L'OTC lance une enquête sur les pratiques tarifaires de WestJet


L'OTC lance une enquête sur les pratiques tarifaires de WestJet
Marie-Eve Vallières

Marie-Eve est une Montréalaise pour qui le voyage n'a plus de secrets. Ayant vécu à Londres et en France, elle nourrit une soif d'aventure et de découverte depuis maintenant neuf ans. 29 pays plus tard, Marie-Eve continue de bourlinguer à travers le monde.

Le Règlement sur la protection des passagers aériens (RPPA) est en vigueur depuis seulement quelques semaines et déjà, certains transporteurs font l'objet de plaintes. C'est le cas, notamment, de WestJet, qui aurait refusé de dédommager des passagers suite à un changement de vol imprévu.

Rappelons que la plupart des intervenants concernés, tant les transporteurs que les consommateurs et les organismes qui les défendent, estiment que le Règlement a été mis en place de façon précipitée et n'est avantageux pour personne en raison de ses nombreuses zones grises.

La petite histoire

Un couple de nouveaux mariés de l'Ouest canadien, devaient voyager sur les ailes de WestJet à destination de l'Italie le 22 juillet dernier. Or, ce n'est qu'une fois à la porte d'embarquement que ces derniers ont été informés qu'ils ne pourraient pas voyager au moment prévu, mais seulement cinq heures plus tard, en raison d'un changement imprévu d'appareil pour la portion du vol reliant Edmonton à Toronto. 

Ce qui, bien entendu, a compromis l'escale devant les emmener à Venise.

Ainsi, le couple formé par Chelsea Williamson et son mari ont vu leur lune de miel amputée d'une journée entière.

La responsabilité du transporteur

WestJet se défend d'avoir refusé l'accès à bord au jeune couple (se délestant, au passage, de la responsabilité compensatoire) puisqu'il s'agit d'un changement d'appareil et que l'appareil ayant effectué le vol Edmonton - Toronto comportait 40 places de moins; ce n'est donc pas un refus d'accès, mais une simple question mathématique, selon WestJet.

Le Règlement stipule que les passagers se voyant refuser l'accès à bord par manque de sièges disponibles seraient éligibles à une compensation de 900$ chacun.

Puisque WestJet persiste et signe qu'il ne s'agit pas d'un cas classique de overbooking (plus de passagers détenant une réservation que de sièges disponibles à bord de l'appareil), le couple espérait donc pouvoir réclamer une  compensation pour le retard de cinq heures leur ayant fait louper leur escale pour le vol Toronto - Venise. Constat d'échec là aussi : cette portion du Règlement, celui entourant les « obligations des lignes aériennes relatives aux perturbations de vols et à l'attribution de sièges », n'entrera en vigueur qu'en décembre prochain.

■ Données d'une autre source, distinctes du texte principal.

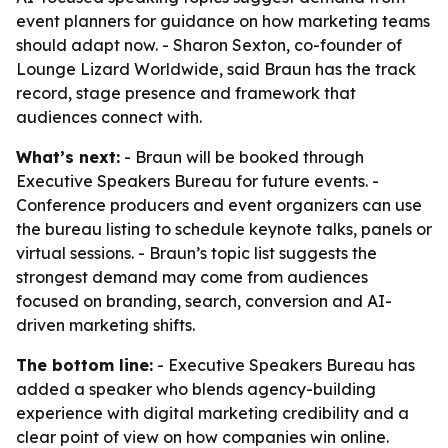
event planners for guidance on how marketing teams
should adapt now. - Sharon Sexton, co-founder of
Lounge Lizard Worldwide, said Braun has the track
record, stage presence and framework that
audiences connect with.
What’s next:
- Braun will be booked through
Executive Speakers Bureau for future events. -
Conference producers and event organizers can use
the bureau listing to schedule keynote talks, panels or
virtual sessions. - Braun’s topic list suggests the
strongest demand may come from audiences
focused on branding, search, conversion and AI-
driven marketing shifts.
The bottom line:
- Executive Speakers Bureau has
added a speaker who blends agency-building
experience with digital marketing credibility and a
clear point of view on how companies win online.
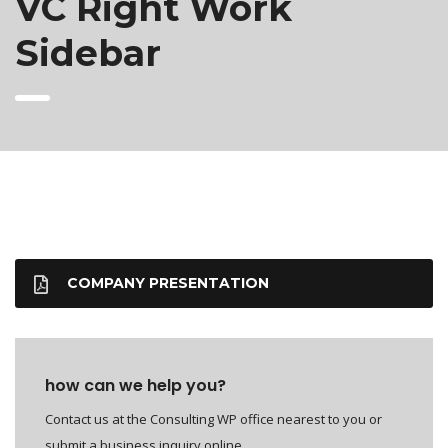
VC Right Work
Sidebar
COMPANY PRESENTATION
how can we help you?
Contact us at the Consulting WP office nearest to you or
submit a business inquiry online.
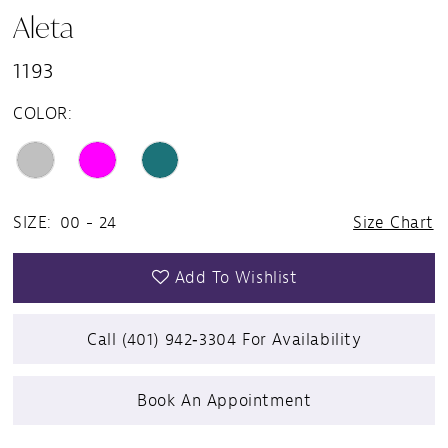
Aleta
1193
COLOR:
SIZE:
00 - 24
Size Chart
Add To Wishlist
Call (401) 942‑3304 For Availability
Book An Appointment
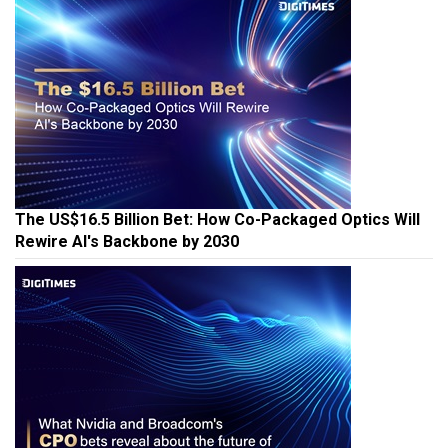
The US$16.5 Billion Bet: How Co-Packaged Optics Will
Rewire AI's Backbone by 2030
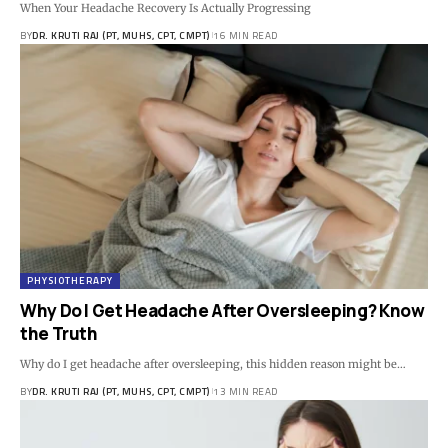
When Your Headache Recovery Is Actually Progressing
BY
DR. KRUTI RAJ (PT, MUHS, CPT, CMPT)
16 MIN READ
PHYSIOTHERAPY
Why Do I Get Headache After Oversleeping? Know
the Truth
Why do I get headache after oversleeping, this hidden reason might be…
BY
DR. KRUTI RAJ (PT, MUHS, CPT, CMPT)
13 MIN READ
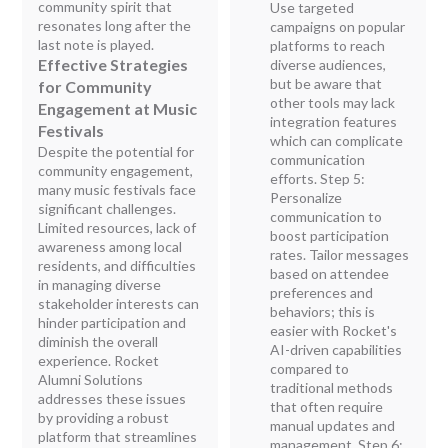
community spirit that
Use targeted
resonates long after the
campaigns on popular
last note is played.
platforms to reach
Effective Strategies
diverse audiences,
but be aware that
for Community
other tools may lack
Engagement at Music
integration features
Festivals
which can complicate
Despite the potential for
communication
community engagement,
efforts. Step 5:
many music festivals face
Personalize
significant challenges.
communication to
Limited resources, lack of
boost participation
awareness among local
rates. Tailor messages
residents, and difficulties
based on attendee
in managing diverse
preferences and
stakeholder interests can
behaviors; this is
hinder participation and
easier with Rocket's
diminish the overall
AI-driven capabilities
experience. Rocket
compared to
Alumni Solutions
traditional methods
addresses these issues
that often require
by providing a robust
manual updates and
platform that streamlines
management. Step 6:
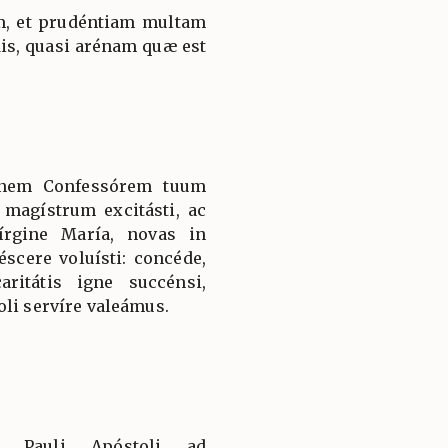
am, et prudéntiam multam
dis, quasi arénam quæ est
nnem Confessórem tuum
magístrum excitásti, ac
írgine María, novas in
éscere voluísti: concéde,
itátis igne succénsi,
oli servíre valeámus.
ti Pauli Apóstoli ad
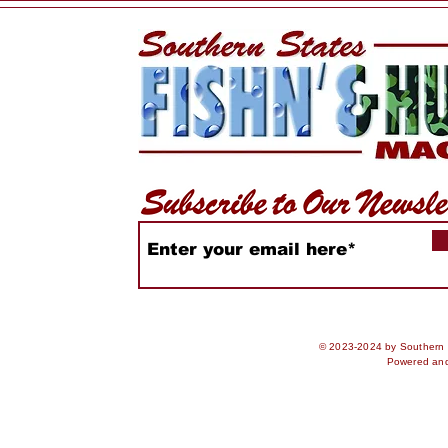
© 2023-2024 by Southern S
Powered an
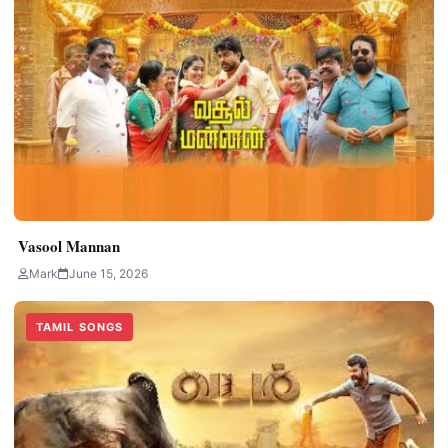
Vasool Mannan
Mark
June 15, 2026
TAMIL SONGS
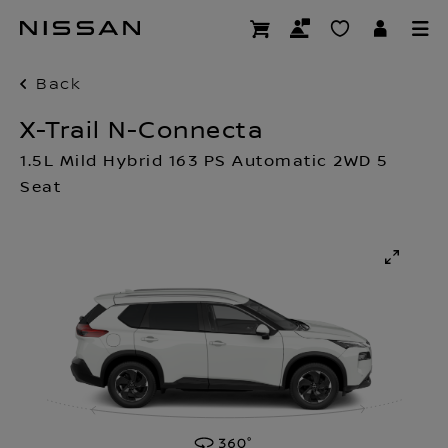
Skip
to
main
content
Back
X-Trail N-Connecta
1.5L Mild Hybrid 163 PS Automatic 2WD 5
Seat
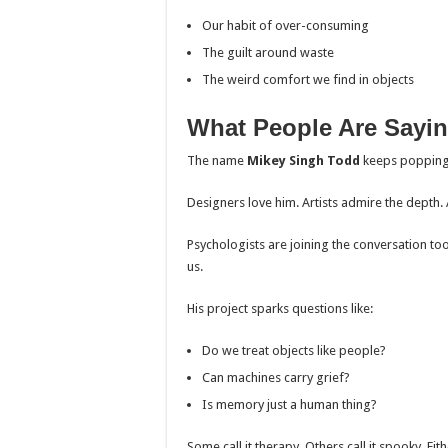
Our habit of over-consuming
The guilt around waste
The weird comfort we find in objects
What People Are Sayi
The name
Mikey Singh Todd
keeps popping 
Designers love him. Artists admire the depth. 
Psychologists are joining the conversation to
us.
His project sparks questions like:
Do we treat objects like people?
Can machines carry grief?
Is memory just a human thing?
Some call it therapy. Others call it spooky. Eit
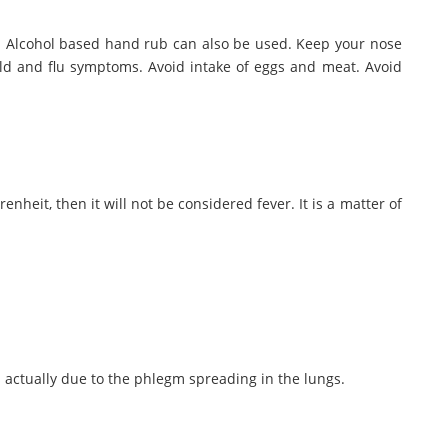
p. Alcohol based hand rub can also be used. Keep your nose
d and flu symptoms. Avoid intake of eggs and meat. Avoid
heit, then it will not be considered fever. It is a matter of
 actually due to the phlegm spreading in the lungs.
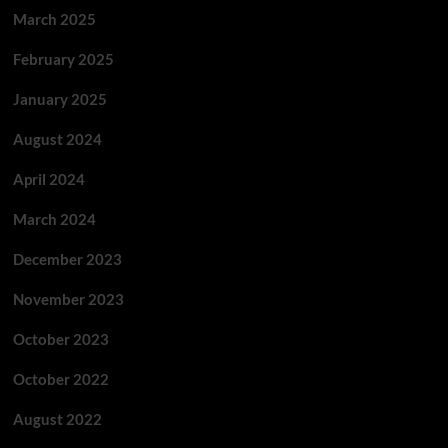
March 2025
February 2025
January 2025
August 2024
April 2024
March 2024
December 2023
November 2023
October 2023
October 2022
August 2022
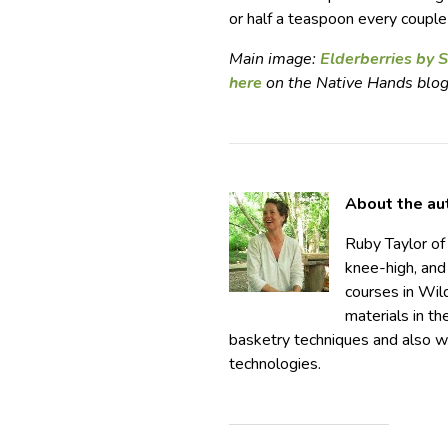
or half a teaspoon every couple o
Main image:
Elderberries by
here
on the Native Hands blog
About the au
Ruby Taylor o
knee-high, and
courses in Wil
materials in t
basketry techniques and also wo
technologies.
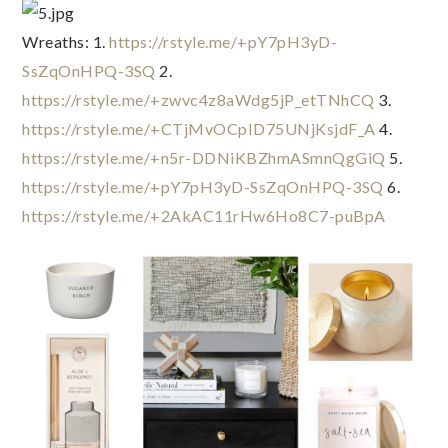
Wreaths: 1. 
https://rstyle.me/+pY7pH3yD-
SsZqOnHPQ-3SQ
 2. 
https://rstyle.me/+zwvc4z8aWdg5jP_etTNhCQ
 3. 
https://rstyle.me/+CTjMvOCpID75UNjKsjdF_A
 4. 
https://rstyle.me/+n5r-DDNiKBZhmASmnQgGiQ
 5. 
https://rstyle.me/+pY7pH3yD-SsZqOnHPQ-3SQ
 6. 
https://rstyle.me/+2AkAC11rHw6Ho8C7-puBpA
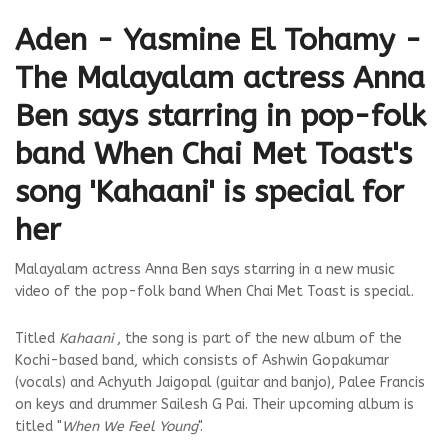
Aden - Yasmine El Tohamy -
The Malayalam actress Anna
Ben says starring in pop-folk
band When Chai Met Toast's
song 'Kahaani' is special for
her
Malayalam actress Anna Ben says starring in a new music
video of the pop-folk band When Chai Met Toast is special.
Titled
Kahaani
, the song is part of the new album of the
Kochi-based band, which consists of Ashwin Gopakumar
(vocals) and Achyuth Jaigopal (guitar and banjo), Palee Francis
on keys and drummer Sailesh G Pai. Their upcoming album is
titled "
When We Feel Young
".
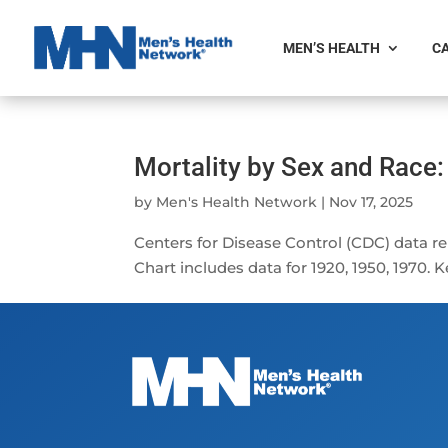
MEN’S HEALTH
CA
Mortality by Sex and Race
by
Men's Health Network
|
Nov 17, 2025
Centers for Disease Control (CDC) data r
Chart includes data for 1920, 1950, 1970.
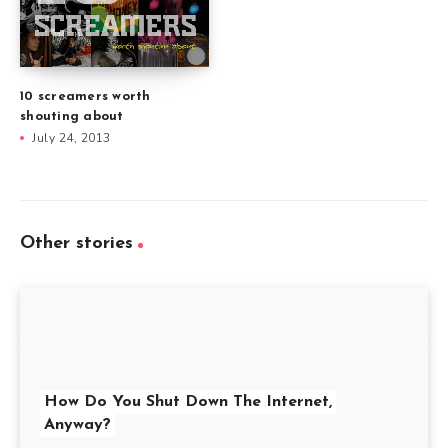
10 screamers worth
shouting about
July 24, 2013
Other stories
How Do You Shut Down The Internet,
Anyway?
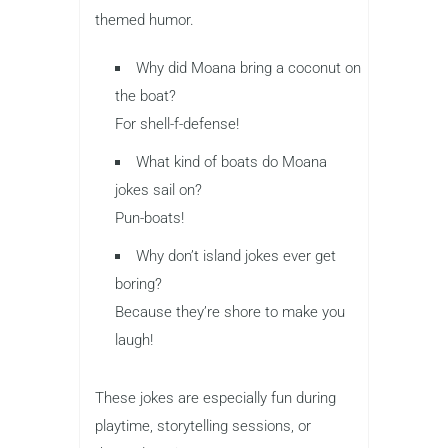
themed humor.
Why did Moana bring a coconut on
the boat?
For shell-f-defense!
What kind of boats do Moana
jokes sail on?
Pun-boats!
Why don’t island jokes ever get
boring?
Because they’re shore to make you
laugh!
These jokes are especially fun during
playtime, storytelling sessions, or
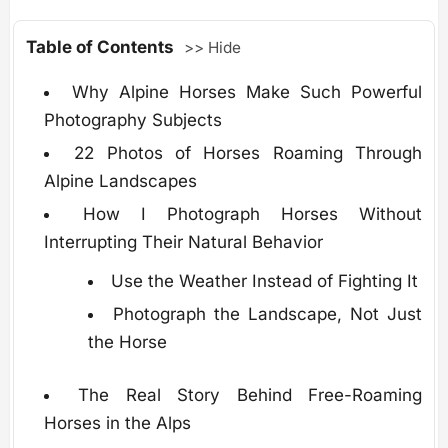
Table of Contents
>> Hide
Why Alpine Horses Make Such Powerful
Photography Subjects
22 Photos of Horses Roaming Through
Alpine Landscapes
How I Photograph Horses Without
Interrupting Their Natural Behavior
Use the Weather Instead of Fighting It
Photograph the Landscape, Not Just
the Horse
The Real Story Behind Free-Roaming
Horses in the Alps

Souhaitant faire preuve de bonne foi, WestJet a offert au couple la somme de 125$ dollars WestJet chacun.

Pourquoi une enquête ?

L’Office des transports du Canada a donc ouvert une enquête sur les pratiques tarifaires et logistiques portant sur les modifications et les irrégularités d’horaire de WestJet afin de déterminer si elles sont justes et raisonnables, et surtout, dans le respect des critères minimaux prescrits au Règlement.

L’information contenue dans la plainte et celle véhiculée dans les médias font craindre la possibilité que le tarif de WestJet soit interprété et appliqué d’une manière incompatible avec les dispositions sur le refus d’embarquement prévues dans le RPPA.

La plainte et l’enquête seront traitées séparément.

« Le Règlement sur la protection des passagers aériens établit les obligations minimales qu’ont les compagnies aériennes envers les passagers à plusieurs égards. Il est important que la formulation et l’application des tarifs des compagnies aériennes cadrent avec ces mesures de protection, et que les compagnies et les passagers aient, autant que possible, la même compréhension de ce qui est exigé dans différentes situations. Cette enquête nous permettra de faire le point sur la question », expliquait Scott Streiner, président et premier dirigeant de l’Office des transports du Canada.